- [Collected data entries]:
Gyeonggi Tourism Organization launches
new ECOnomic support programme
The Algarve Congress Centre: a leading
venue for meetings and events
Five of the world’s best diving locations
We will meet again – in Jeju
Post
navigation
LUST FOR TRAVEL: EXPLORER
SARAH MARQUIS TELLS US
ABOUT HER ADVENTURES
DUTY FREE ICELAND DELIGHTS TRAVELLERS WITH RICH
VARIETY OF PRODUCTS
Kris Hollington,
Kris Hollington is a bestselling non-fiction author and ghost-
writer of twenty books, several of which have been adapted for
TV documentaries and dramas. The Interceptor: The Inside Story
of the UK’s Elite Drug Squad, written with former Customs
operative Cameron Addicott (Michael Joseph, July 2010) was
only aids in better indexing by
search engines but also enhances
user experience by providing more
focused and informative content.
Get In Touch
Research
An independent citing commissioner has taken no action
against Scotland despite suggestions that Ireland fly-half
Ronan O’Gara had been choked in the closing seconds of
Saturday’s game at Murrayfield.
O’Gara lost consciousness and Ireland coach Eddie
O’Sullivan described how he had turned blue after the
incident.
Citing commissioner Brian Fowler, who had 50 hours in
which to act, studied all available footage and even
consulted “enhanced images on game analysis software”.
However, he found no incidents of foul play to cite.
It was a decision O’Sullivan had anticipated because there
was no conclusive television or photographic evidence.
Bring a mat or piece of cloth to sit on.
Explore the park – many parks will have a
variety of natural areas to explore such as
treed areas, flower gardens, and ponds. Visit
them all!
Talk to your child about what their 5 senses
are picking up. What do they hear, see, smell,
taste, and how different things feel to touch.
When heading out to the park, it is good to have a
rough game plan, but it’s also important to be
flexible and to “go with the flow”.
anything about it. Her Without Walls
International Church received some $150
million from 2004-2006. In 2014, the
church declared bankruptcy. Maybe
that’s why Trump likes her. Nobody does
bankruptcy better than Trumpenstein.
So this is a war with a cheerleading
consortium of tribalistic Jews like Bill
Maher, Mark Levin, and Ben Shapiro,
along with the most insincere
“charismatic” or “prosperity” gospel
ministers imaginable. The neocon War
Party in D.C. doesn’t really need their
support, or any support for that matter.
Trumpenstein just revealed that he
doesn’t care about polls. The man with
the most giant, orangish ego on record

- [Assignment]:
Please type out all of the lines above word for word, keeping their order and line breaks.

- [Task response]:
Gyeonggi Tourism Organization launches
new ECOnomic support programme
The Algarve Congress Centre: a leading
venue for meetings and events
Five of the world’s best diving locations
We will meet again – in Jeju
Post
navigation
LUST FOR TRAVEL: EXPLORER
SARAH MARQUIS TELLS US
ABOUT HER ADVENTURES
DUTY FREE ICELAND DELIGHTS TRAVELLERS WITH RICH
VARIETY OF PRODUCTS
Kris Hollington,
Kris Hollington is a bestselling non-fiction author and ghost-
writer of twenty books, several of which have been adapted for
TV documentaries and dramas. The Interceptor: The Inside Story
of the UK’s Elite Drug Squad, written with former Customs
operative Cameron Addicott (Michael Joseph, July 2010) was
only aids in better indexing by
search engines but also enhances
user experience by providing more
focused and informative content.
Get In Touch
Research
An independent citing commissioner has taken no action
against Scotland despite suggestions that Ireland fly-half
Ronan O’Gara had been choked in the closing seconds of
Saturday’s game at Murrayfield.
O’Gara lost consciousness and Ireland coach Eddie
O’Sullivan described how he had turned blue after the
incident.
Citing commissioner Brian Fowler, who had 50 hours in
which to act, studied all available footage and even
consulted “enhanced images on game analysis software”.
However, he found no incidents of foul play to cite.
It was a decision O’Sullivan had anticipated because there
was no conclusive television or photographic evidence.
Bring a mat or piece of cloth to sit on.
Explore the park – many parks will have a
variety of natural areas to explore such as
treed areas, flower gardens, and ponds. Visit
them all!
Talk to your child about what their 5 senses
are picking up. What do they hear, see, smell,
taste, and how different things feel to touch.
When heading out to the park, it is good to have a
rough game plan, but it’s also important to be
flexible and to “go with the flow”.
anything about it. Her Without Walls
International Church received some $150
million from 2004-2006. In 2014, the
church declared bankruptcy. Maybe
that’s why Trump likes her. Nobody does
bankruptcy better than Trumpenstein.
So this is a war with a cheerleading
consortium of tribalistic Jews like Bill
Maher, Mark Levin, and Ben Shapiro,
along with the most insincere
“charismatic” or “prosperity” gospel
ministers imaginable. The neocon War
Party in D.C. doesn’t really need their
support, or any support for that matter.
Trumpenstein just revealed that he
doesn’t care about polls. The man with
the most giant, orangish ego on record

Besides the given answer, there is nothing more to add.